» Exercise: In the data below, find each line that contains the word "true" and copy it.

- - - - - - -

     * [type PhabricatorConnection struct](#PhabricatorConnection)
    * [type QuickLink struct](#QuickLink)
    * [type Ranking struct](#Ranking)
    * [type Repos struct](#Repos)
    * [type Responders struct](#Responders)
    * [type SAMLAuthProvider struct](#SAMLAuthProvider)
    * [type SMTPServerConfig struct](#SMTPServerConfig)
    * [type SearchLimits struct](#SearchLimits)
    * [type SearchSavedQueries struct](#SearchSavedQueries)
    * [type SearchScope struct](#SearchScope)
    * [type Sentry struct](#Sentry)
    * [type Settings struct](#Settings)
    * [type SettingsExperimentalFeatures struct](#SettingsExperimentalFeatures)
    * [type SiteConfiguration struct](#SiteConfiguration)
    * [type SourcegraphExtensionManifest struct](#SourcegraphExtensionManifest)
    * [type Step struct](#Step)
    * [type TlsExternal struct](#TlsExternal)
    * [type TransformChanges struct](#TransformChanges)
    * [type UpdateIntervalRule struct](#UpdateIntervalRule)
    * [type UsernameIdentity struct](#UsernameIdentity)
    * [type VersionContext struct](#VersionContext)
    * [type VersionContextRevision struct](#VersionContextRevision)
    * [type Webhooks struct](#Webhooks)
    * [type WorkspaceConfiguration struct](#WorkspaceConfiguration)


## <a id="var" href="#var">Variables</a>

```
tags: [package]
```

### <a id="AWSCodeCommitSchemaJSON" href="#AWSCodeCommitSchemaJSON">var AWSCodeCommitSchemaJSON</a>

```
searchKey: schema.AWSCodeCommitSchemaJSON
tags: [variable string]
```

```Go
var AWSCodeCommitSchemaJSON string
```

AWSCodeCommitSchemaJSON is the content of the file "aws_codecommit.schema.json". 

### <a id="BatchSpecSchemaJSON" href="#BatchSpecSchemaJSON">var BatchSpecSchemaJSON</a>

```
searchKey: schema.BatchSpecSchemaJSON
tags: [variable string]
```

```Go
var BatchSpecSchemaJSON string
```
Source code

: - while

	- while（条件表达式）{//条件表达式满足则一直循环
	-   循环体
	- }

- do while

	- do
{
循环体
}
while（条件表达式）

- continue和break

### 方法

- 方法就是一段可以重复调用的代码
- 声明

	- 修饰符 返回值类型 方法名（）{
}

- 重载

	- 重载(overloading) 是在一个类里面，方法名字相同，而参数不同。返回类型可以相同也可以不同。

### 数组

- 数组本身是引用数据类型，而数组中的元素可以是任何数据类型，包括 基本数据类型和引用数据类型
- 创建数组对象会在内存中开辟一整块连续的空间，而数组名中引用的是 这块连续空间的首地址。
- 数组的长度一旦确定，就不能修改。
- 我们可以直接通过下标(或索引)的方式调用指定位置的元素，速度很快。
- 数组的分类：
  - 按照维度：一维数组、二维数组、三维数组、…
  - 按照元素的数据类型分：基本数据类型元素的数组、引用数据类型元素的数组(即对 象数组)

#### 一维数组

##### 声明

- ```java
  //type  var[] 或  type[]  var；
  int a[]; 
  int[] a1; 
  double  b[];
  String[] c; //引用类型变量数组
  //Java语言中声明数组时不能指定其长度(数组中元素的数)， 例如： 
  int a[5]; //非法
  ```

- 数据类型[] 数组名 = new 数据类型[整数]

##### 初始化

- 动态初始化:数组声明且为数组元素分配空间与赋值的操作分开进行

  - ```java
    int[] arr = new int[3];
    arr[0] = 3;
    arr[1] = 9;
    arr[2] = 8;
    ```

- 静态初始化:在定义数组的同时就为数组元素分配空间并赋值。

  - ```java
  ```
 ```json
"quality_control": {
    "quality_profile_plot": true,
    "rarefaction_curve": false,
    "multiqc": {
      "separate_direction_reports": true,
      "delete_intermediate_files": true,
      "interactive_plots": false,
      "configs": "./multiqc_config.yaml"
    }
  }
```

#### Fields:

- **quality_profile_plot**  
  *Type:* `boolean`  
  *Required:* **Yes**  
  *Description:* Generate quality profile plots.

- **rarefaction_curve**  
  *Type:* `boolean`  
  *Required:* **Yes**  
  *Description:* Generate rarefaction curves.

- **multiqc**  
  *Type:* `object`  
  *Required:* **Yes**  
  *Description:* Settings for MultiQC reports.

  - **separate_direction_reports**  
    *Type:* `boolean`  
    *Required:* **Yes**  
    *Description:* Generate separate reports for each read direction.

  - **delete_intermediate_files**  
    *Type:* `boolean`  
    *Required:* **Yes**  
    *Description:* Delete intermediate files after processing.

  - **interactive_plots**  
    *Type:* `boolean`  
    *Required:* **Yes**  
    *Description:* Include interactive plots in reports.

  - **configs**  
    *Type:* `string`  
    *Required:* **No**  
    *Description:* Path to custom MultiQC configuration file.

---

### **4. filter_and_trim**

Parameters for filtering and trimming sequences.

- - - - - - -

» Solution for this task:
    "quality_profile_plot": true,
      "separate_direction_reports": true,
      "delete_intermediate_files": true,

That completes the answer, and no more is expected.